= Richard Teece =

Australian actuary and general manager of the Australian Mutual Provident Society

Richard Teece (29 April 1847 – 13 December 1928) was an Australian actuary, general manager and actuary of the Australian Mutual Provident Society.

Teece was born in Paihia, Bay of Islands, New Zealand, the son of William Teece and his wife Catherine, and went with his family to New South Wales in 1854 or in 1852. Teece was educated at the Goulburn Grammar School and from 1865 to 1867 at the University of Sydney. Teece was a keen sportsman, secretary of the University Boat Club and played in early intervarsity cricket matches and later with the Albert and I Zingari clubs.

Having gained a high reputation in connection with actuarial and assurance business, Teece was appointed general manager and actuary of the Australian Mutual Provident Society, a position of high responsibility. He has been President of the Free Trade and Liberal Association of New South Wales and President of the Australian Economic Association. He is also a Fellow and member of the senate of the University of Sydney, President of the Sydney Mechanics' School of Arts, a Fellow of the Institute of Actuaries of Great Britain and Ireland, member of the American Society of Actuaries, member of the British Economic Association, President of Section F at the meeting of the Australasian Association held in Hobart in January 1892. Teece married in Sydney on 12 February 1876, Miss Helena Palmer.
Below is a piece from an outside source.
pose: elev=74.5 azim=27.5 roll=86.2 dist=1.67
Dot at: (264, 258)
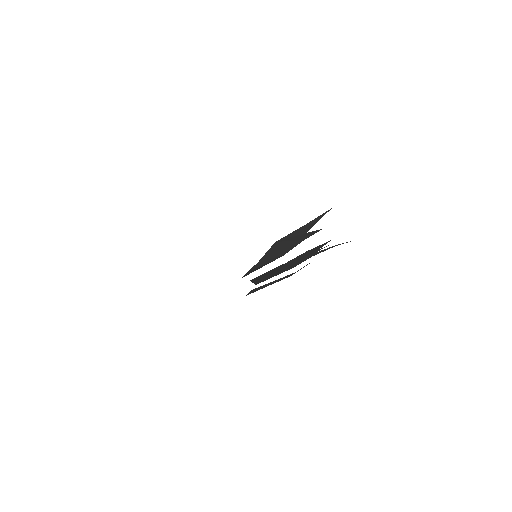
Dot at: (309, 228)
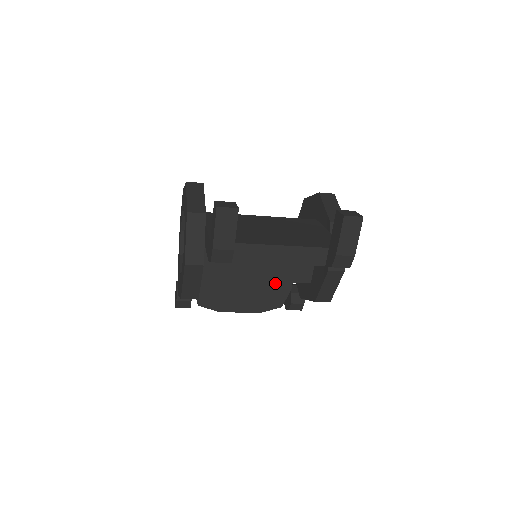
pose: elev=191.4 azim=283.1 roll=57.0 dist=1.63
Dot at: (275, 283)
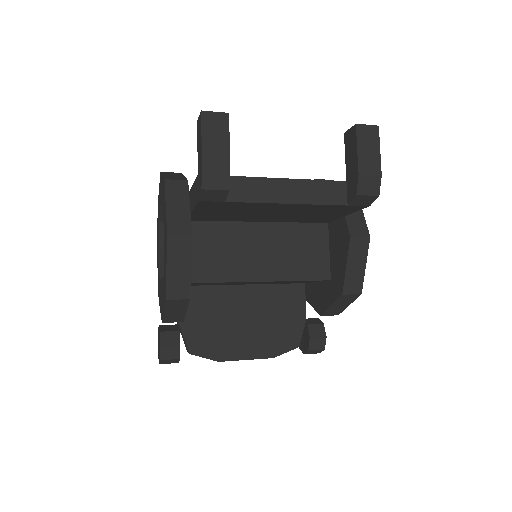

Teece was honorary secretary of the New South Wales Cricket Association and chairman of the Australian Cricket Board 1892–1893. Teece shot himself on 13 December 1928 at his home in Point Piper, survived by four sons and three daughters. Teece was buried in the Anglican section of Gore Hill Cemetery. A son, Richard Clive Teece (1877-1965), became a barrister; a daughter, Emma Linda Palmer Littlejohn (1883–1949), became a feminist and journalist. Two of his brothers, William and Cecil were members of the New South Wales Legislative Assembly for Goulburn.